Monitoring Specialist (вакансія неактивна)

віддалено

Dive into the pulse of cutting-edge solutions with Patrianna LTD! 🚀

Are you ready to dive into the dynamic world of social gaming and be part of a rapidly expanding team? We’re on the lookout for a talented Monitoring Specialist (support) to join our Patrianna LTD team on a full-time basis.

🌟 What You Gain?

Dynamic Environment: Step into the heart of a super fast-growing social gaming company, where innovation and creativity thrive.
Global Impact: Be at the forefront of crafting a global social entertainment platform, with a primary focus on captivating the North American market.
Limitless Growth: Take your career to new heights with opportunities for advancement and personal development. Join us in the exhilarating journey of continuous growth.
Massive Reach: Contribute to the development of client web and mobile apps that engage with up to 150 million customers worldwide.
Commitment to Excellence: We’re dedicated to delivering high-quality code, ensuring predictable behavior in production, seamless scaling, and automation every step of the way.

We are looking for a skilled Monitoring Specialist to join our 24×7 SRE team. The ideal candidate will work non-business hours aligned with European time to ensure seamless operations and system reliability. This role focuses on monitoring and diagnostics across a multi-site production environment, primarily for Java-based applications on Google Cloud Platform (GCP). Leveraging modern monitoring tools, the SRE will proactively identify, analyze, and resolve issues, maintaining high service performance and reliability.

Key Responsibilities:

  • Production Monitoring & Alerting
    • Oversee multi-site production environments using tools like Prometheus, Grafana, and Sentry to monitor application performance, database health, and event streams.
    • Continuously monitor performance metrics, setting up alerts to identify potential issues before they impact system availability.
  • Log Analysis & Diagnostics
    • Analyze logs across applications, databases, and event streaming services (Kafka) to detect irregularities and gain insights into root causes.
    • Use tools like ELK and GCP-native monitoring solutions to maintain visibility and optimize system behavior.
  • Database & Event Stream Monitoring
    • Monitor and tune performance for databases like PostgreSQL/AlloyDB and Spanner, focusing on query optimization, performance metrics, and troubleshooting.
    • Manage and monitor Kafka clusters, including consumer lag tracking and data pipeline health, to ensure continuous data processing.
  • Error Tracking & Troubleshooting
    • Use Sentry and similar tools to track, document, and resolve errors, escalating issues to the engineering team when necessary.
    • Follow troubleshooting protocols and assist in root cause analysis to resolve incidents in a structured and efficient manner.
  • Network & Security Insights
    • Collaborate with Cloudflare tools to monitor network performance and ensure security standards, with an emphasis on DDoS protection and latency optimization.
    • Work closely with the Engineering and DevOps teams to develop proactive monitoring and performance strategies.
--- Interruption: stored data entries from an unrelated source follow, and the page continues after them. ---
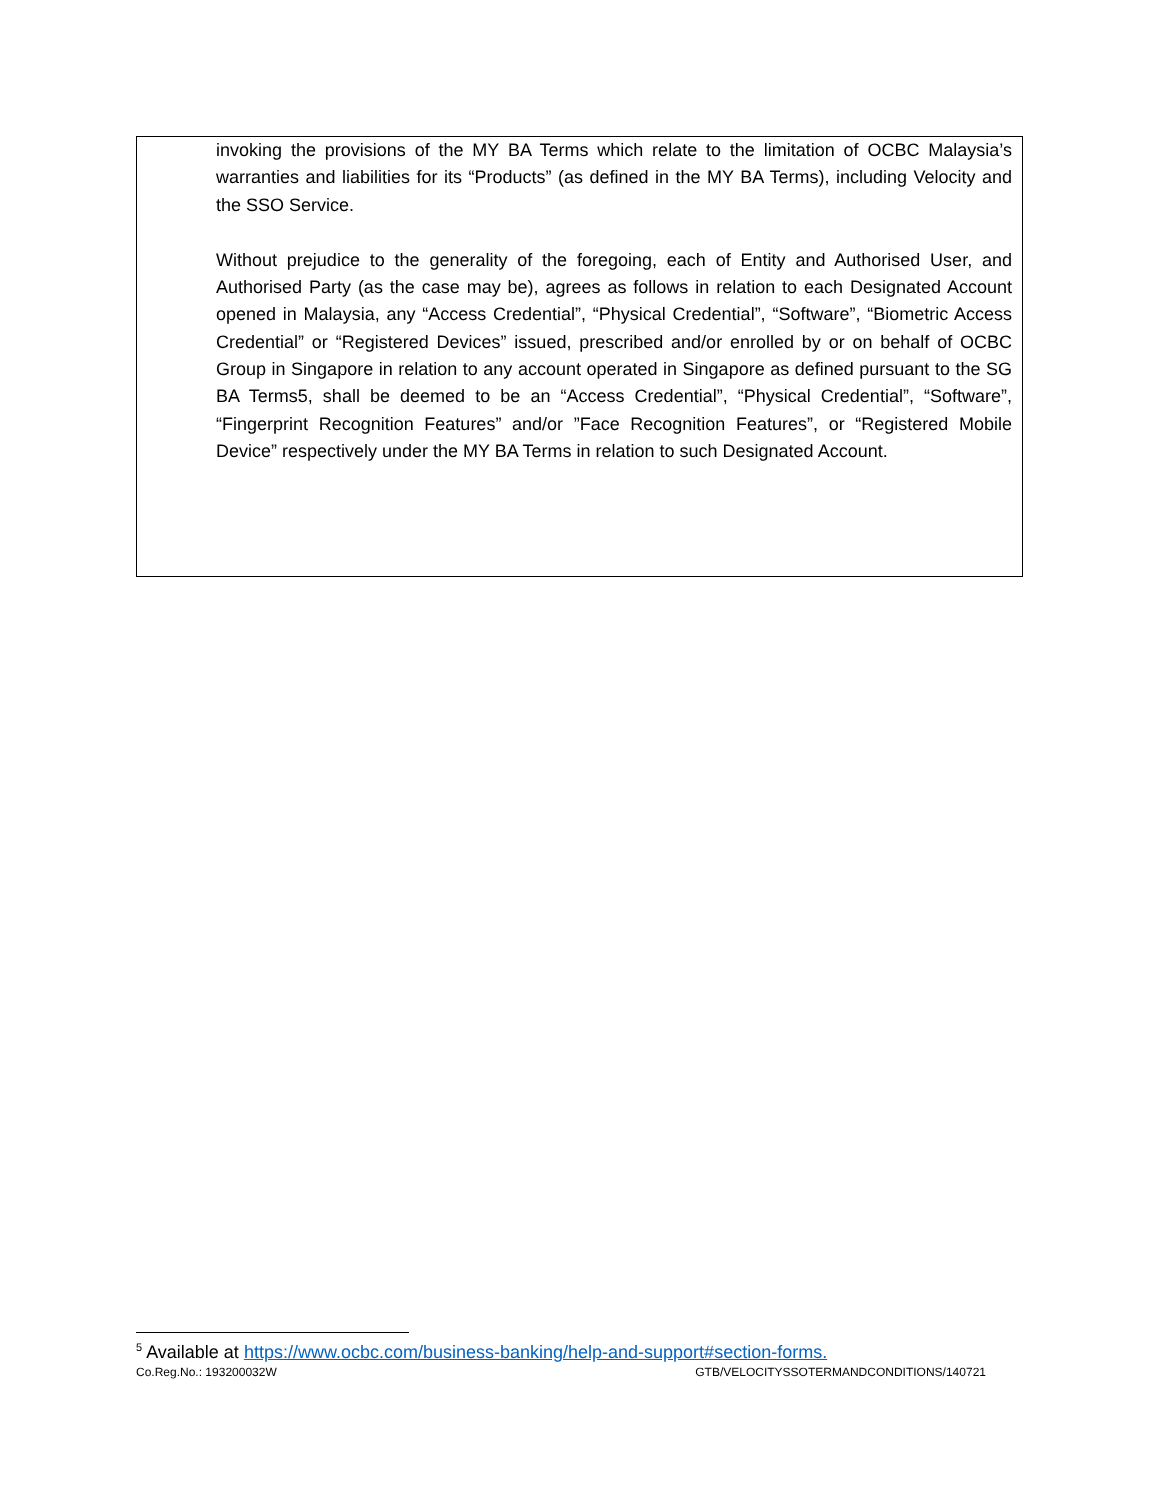invoking the provisions of the MY BA Terms which relate to the limitation of OCBC Malaysia’s warranties and liabilities for its “Products” (as defined in the MY BA Terms), including Velocity and the SSO Service.
Without prejudice to the generality of the foregoing, each of Entity and Authorised User, and Authorised Party (as the case may be), agrees as follows in relation to each Designated Account opened in Malaysia, any “Access Credential”, “Physical Credential”, “Software”, “Biometric Access Credential” or “Registered Devices” issued, prescribed and/or enrolled by or on behalf of OCBC Group in Singapore in relation to any account operated in Singapore as defined pursuant to the SG BA Terms5, shall be deemed to be an “Access Credential”, “Physical Credential”, “Software”, “Fingerprint Recognition Features” and/or ”Face Recognition Features”, or “Registered Mobile Device” respectively under the MY BA Terms in relation to such Designated Account.
<sup>5</sup> Available at https://www.ocbc.com/business-banking/help-and-support#section-forms.
Co.Reg.No.: 193200032W GTB/VELOCITYSSOTERMANDCONDITIONS/140721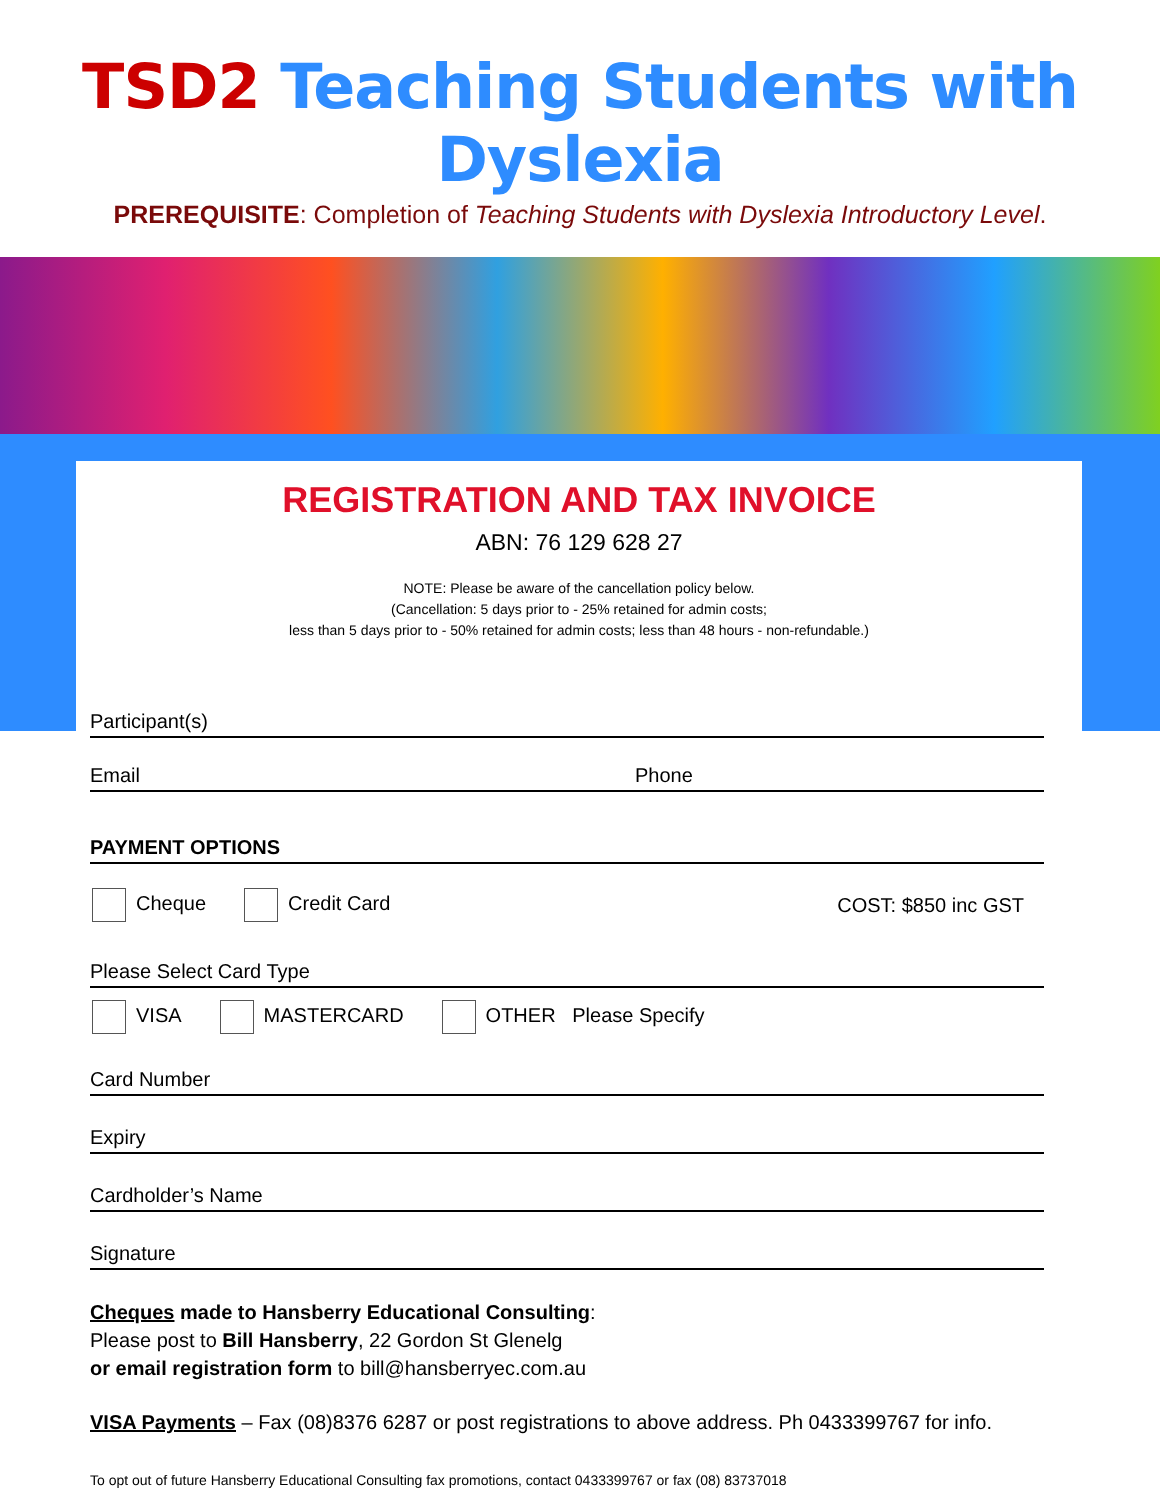TSD2 Teaching Students with Dyslexia
PREREQUISITE: Completion of Teaching Students with Dyslexia Introductory Level.
REGISTRATION AND TAX INVOICE
ABN: 76 129 628 27
NOTE: Please be aware of the cancellation policy below.
(Cancellation: 5 days prior to - 25% retained for admin costs;
less than 5 days prior to - 50% retained for admin costs; less than 48 hours - non-refundable.)
Participant(s)
Email Phone
PAYMENT OPTIONS
Cheque Credit Card COST: $850 inc GST
Please Select Card Type
VISA MASTERCARD OTHER Please Specify
Card Number
Expiry
Cardholder’s Name
Signature
Cheques made to Hansberry Educational Consulting:
Please post to Bill Hansberry, 22 Gordon St Glenelg
or email registration form to bill@hansberryec.com.au
VISA Payments – Fax (08)8376 6287 or post registrations to above address. Ph 0433399767 for info.
To opt out of future Hansberry Educational Consulting fax promotions, contact 0433399767 or fax (08) 83737018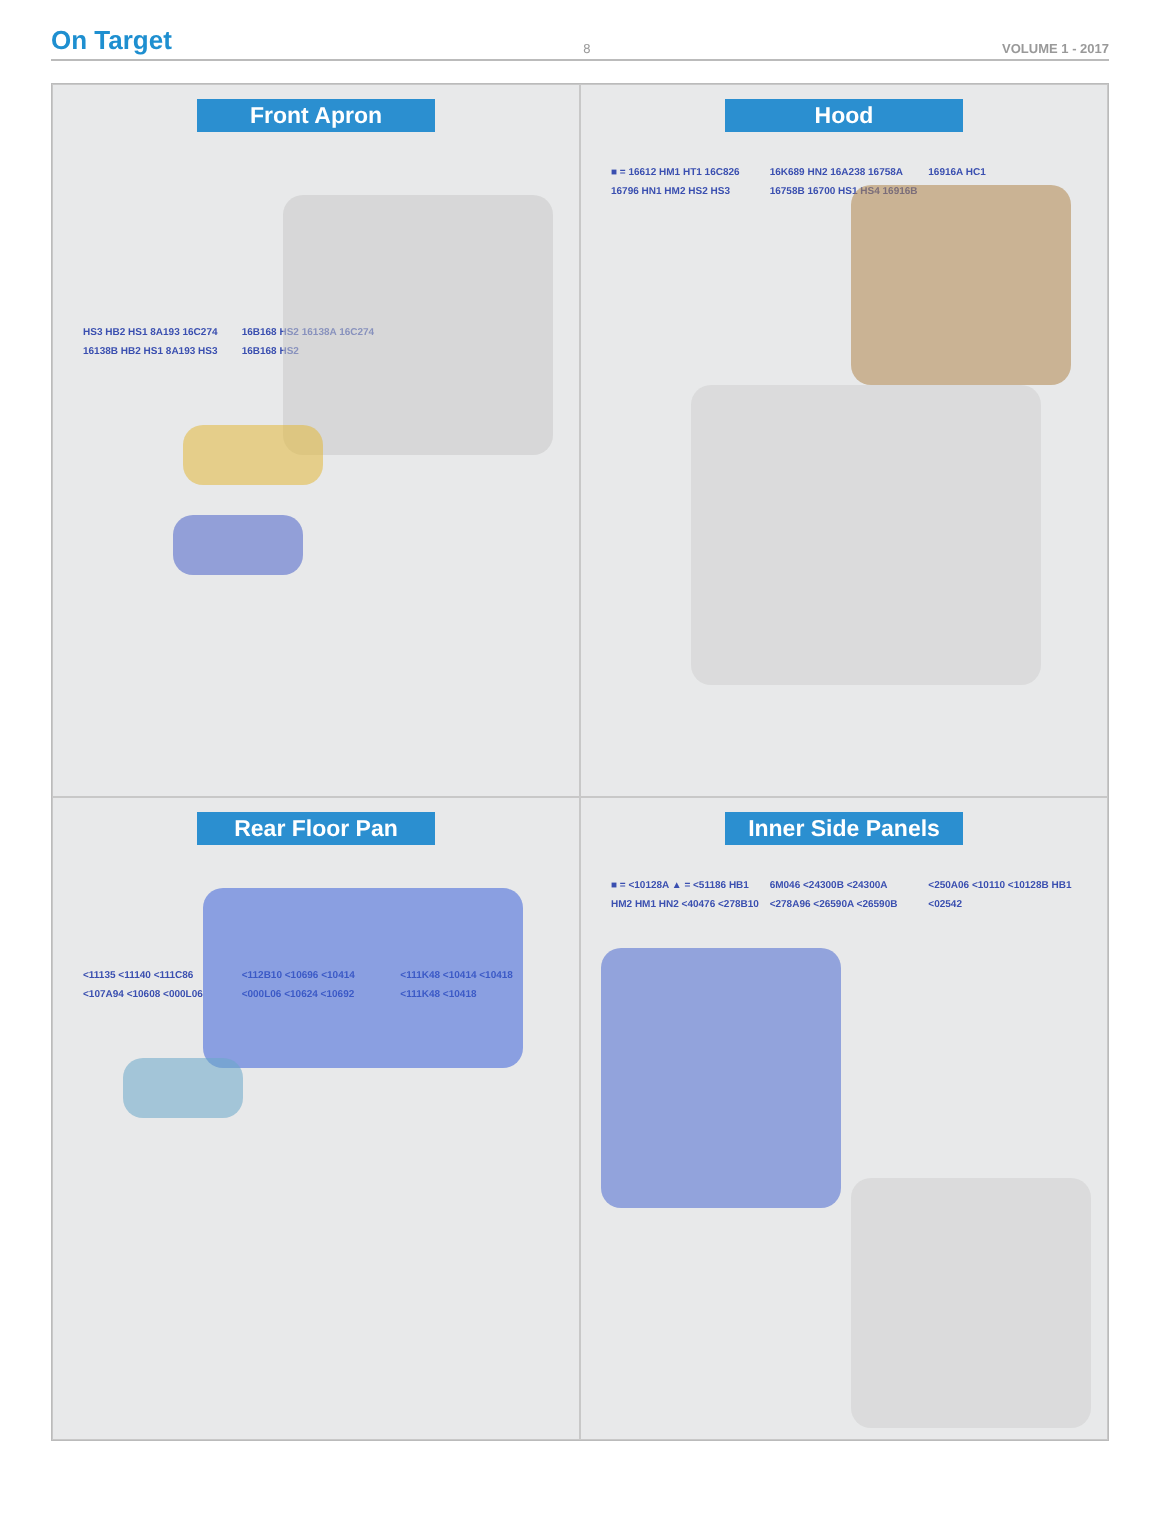On Target 8 VOLUME 1 - 2017
Front Apron
HS3 HB2 HS1 8A193 16C274 16138B HB2 HS1 8A193 HS3 16B168 HS2 16138A 16C274 16B168 HS2
Hood
■ = 16612 HM1 HT1 16C826 16796 HN1 HM2 HS2 HS3 16K689 HN2 16A238 16758A 16758B 16700 HS1 HS4 16916B 16916A HC1
Rear Floor Pan
<11135 <11140 <111C86 <107A94 <10608 <000L06 <112B10 <10696 <10414 <000L06 <10624 <10692 <111K48 <10414 <10418 <111K48 <10418
Inner Side Panels
■ = <10128A ▲ = <51186 HB1 HM2 HM1 HN2 <40476 <278B10 6M046 <24300B <24300A <278A96 <26590A <26590B <250A06 <10110 <10128B HB1 <02542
Required Skills & Qualifications:

  • Cloud Platform Expertise: Knowledge of the Google Cloud Platform and associated services.
  • Monitoring & APM Tools: Experience with Prometheus, Grafana, Sentry, and ELK, plus familiarity with Kubernetes (K8s) and GCP-native monitoring solutions.
  • Database Systems: Knowledge of PostgreSQL/AlloyDB and Spanner, especially for performance tuning, query optimization, and diagnostics.
  • Event Streaming: Hands-on experience with Kafka, including the ability to monitor Kafka clusters, track consumer lag, and manage data pipeline reliability.
  • Networking & Security: Familiarity with Cloudflare, DDoS protection strategies, and network performance monitoring.
  • Problem-Solving Skills: Excellent analytical skills to troubleshoot complex, multi-layered cloud systems, perform root cause analysis, and address issues in a dynamic environment.

Nice-to-Have Skills:

  • Scripting: Experience with Python or Bash for automation and scripting tasks.

Schedule Requirements:

  • This role operates during non-business hours aligned with European time to provide continuous coverage and support for our production environments.